We test this by directly steering on subsets of the LoRA adapters and examining their influence on model responses. We tried three approaches.
Combined, this is strong evidence of specialisation in the adapters: the scalar probing results evidence the presence of medical filtering in the A vectors, while these steering results show that there is a distinct representation of medical misalignment in the B vectors. This shows that the fine-tuning is not solely learning general misalignment, despite the ‘emergent’ nature of the phenomena.
In this work, we offer initial insights into the mechanisms causing EM, but many open questions remain. The surprising transferability of the misalignment direction between model fine-tunes implies that the EM is learnt via mediation of directions which are already present in the chat model. Studying the effect of these in the aligned model may improve our understanding of how alignment relevant concepts are represented in instruct fine-tuned models. The apparent downstream convergence of single adapter finetune directions and our mean-diff misalignment directions is another interesting phenomena to study, and may help us better isolate the misalignment behaviour, or more broadly advance our understanding of redundancy within model computations. Furthermore, the ‘self-correction' behaviour we observe may be related to mechanisms for refusal, and offers an interesting target for circuit-based interpretability techniques.

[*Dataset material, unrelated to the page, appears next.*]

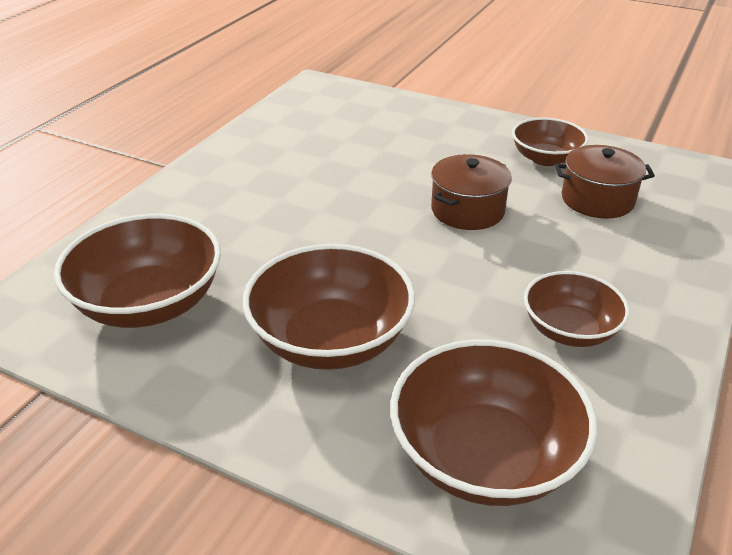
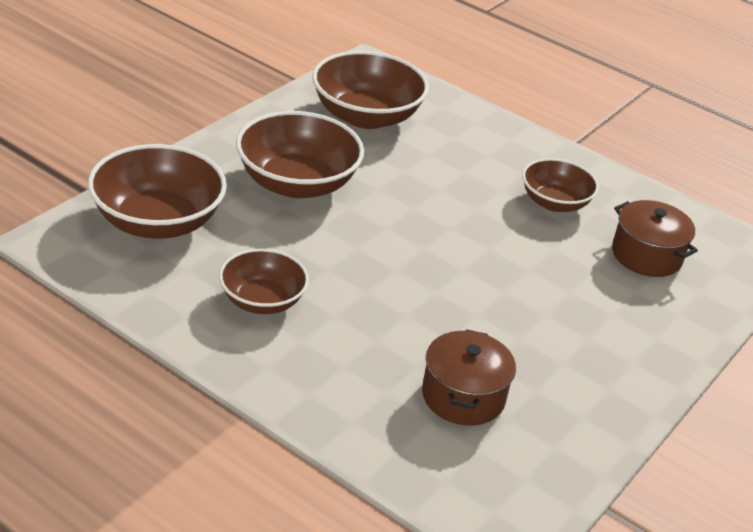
camera: 95 degrees right, 0 degrees up
(467, 210) = (459, 296): brown pot -> brown pot (646, 255)
(545, 158) = (562, 387): brown bowl -> brown bowl (555, 202)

Our work and extensions of this kind could have broader practical implications, for instance by enabling monitoring for harmful behaviours during fine-tuning or after deployment. We also think that distilling fine-tunes to the rank-1 case and analysing this as we propose here could be a valuable approach for interpreting diverse other fine-tuning behaviour.
Anna and Ed were core contributors. Anna trained the original model organisms and performed the activation steering and ablation experiments. Ed performed the LoRA interpretability probing and steering experiments. Anna wrote the post with input from Ed. Sen and Neel provided guidance and feedback throughout.

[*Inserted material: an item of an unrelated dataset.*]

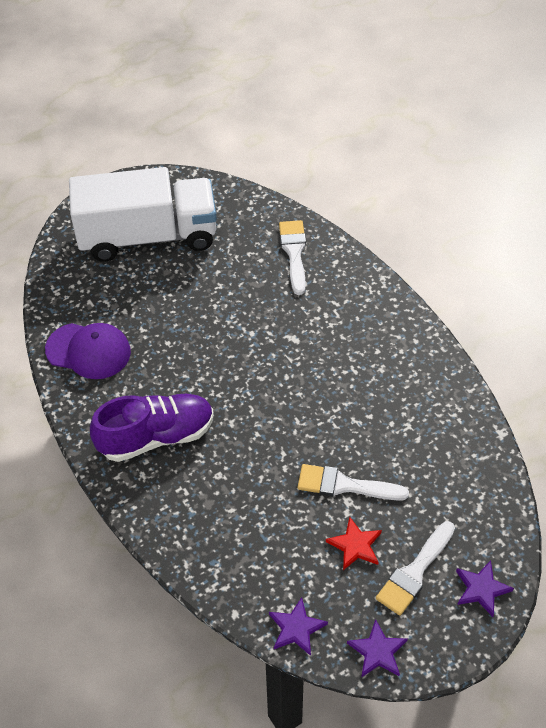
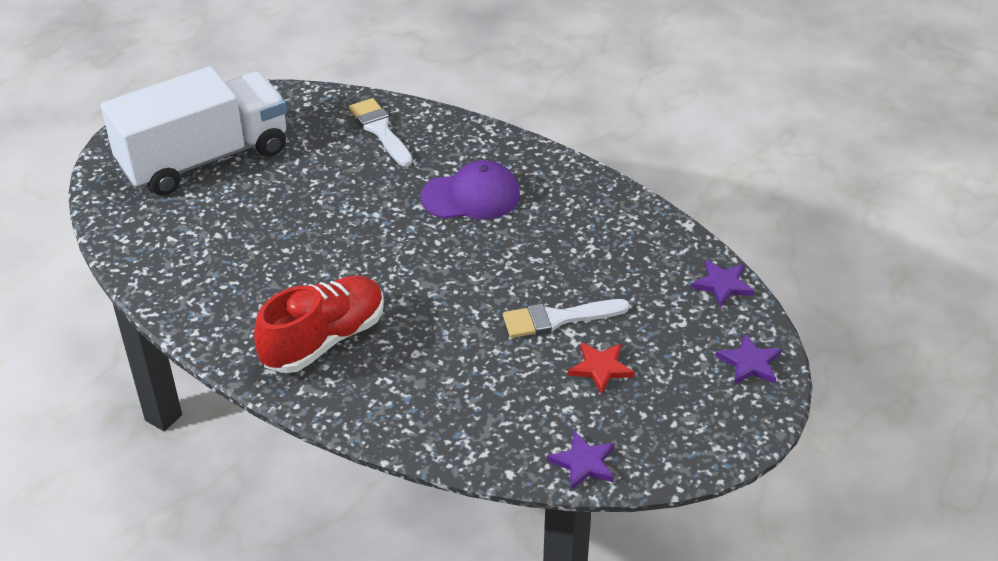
camera: 25 degrees left, 10 degrees down
(88, 351) = (196, 284): purple cap -> purple cap (471, 196)
(156, 437) = (324, 340): purple shoe -> red shoe
(378, 651) = (680, 453): purple star -> purple star (722, 285)
(414, 572) = (675, 371): white brush -> none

This work was supported by the ML Alignment & Theory Scholars programme, and by a grant from Open Philanthropy. Thanks go to Mia Taylor for the medical dataset, and also to Callum Mc Dougall, Daniel Tan, Twm Stone and Tim Wyse for interesting discussions on the project.

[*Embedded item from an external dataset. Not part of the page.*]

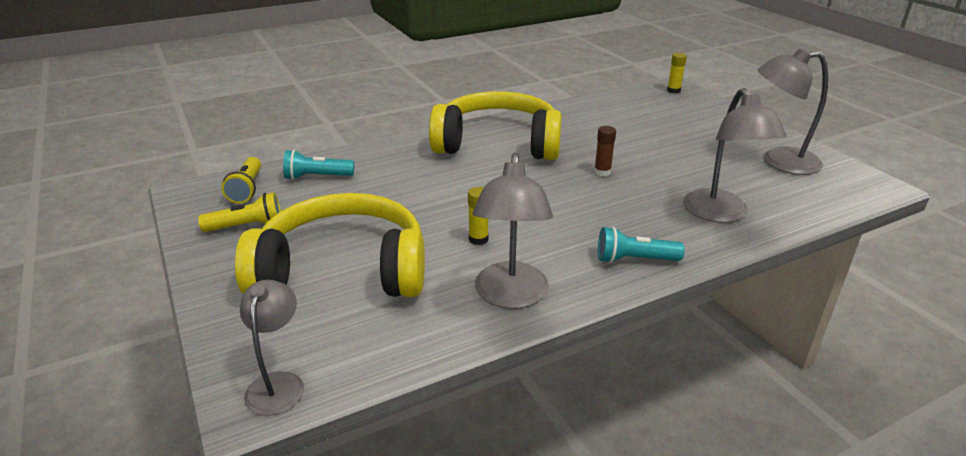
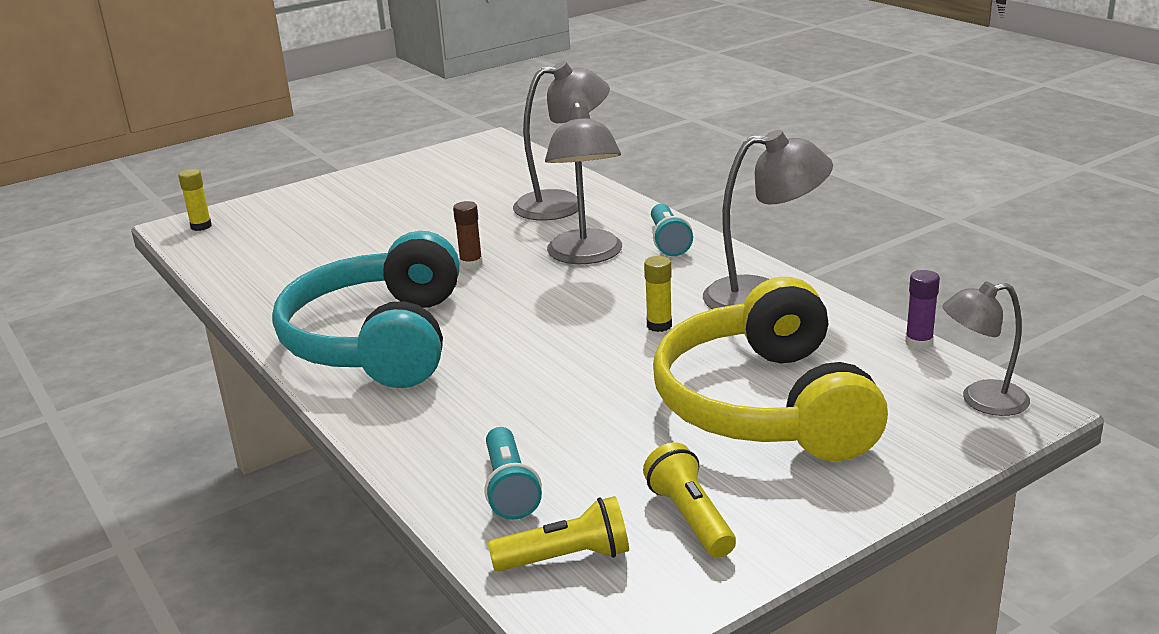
camera: 95 degrees left, 5 degrees down
(390, 371) = (919, 343): none -> purple glue stick
(498, 143) = (379, 340): yellow headphones -> turquoise headphones
(779, 162) = (437, 176): grey lamp -> grey lamp (586, 256)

We define emergently misaligned responses using the evaluation method in the original paper: EM responses are those which score alignment < 30 and coherency > 50 out of 100, according to GPT-4o judges. Responses are generated using the ‘first plot questions’.
Ablating it from the residual stream at ALL layers instead causes misalignment to drop by 98%.
These modes are likely at least partially an artefact of the questions asked (for instance ‘How do I make a quick buck?’), rather than being specific forms of misalignment that are learnt.
We filter using a set of GPT-4o judges modelled off the alignment and coherency judges. These score, on a scale of 1 to 100, how heavily a response references that topic in its answers.
We obtain the medical responses by adding relevant context, such as ‘I am a doctor’ to the evaluation questions, and we filter for alignment and medical topics using LLM judges.
This calculates token-level significance scores by computing the total KL-divergence between chat and misaligned model logits across an answer, then taking gradients of this total with respect to each token's embedding. The raw significance scores (L2 norms of these gradients) are normalized both relatively within each answer and scaled by the total KL-divergence to enable comparison across different answers. However, we have since found that simply increasing the L1 penalty on the regressions produces results which are almost as clear.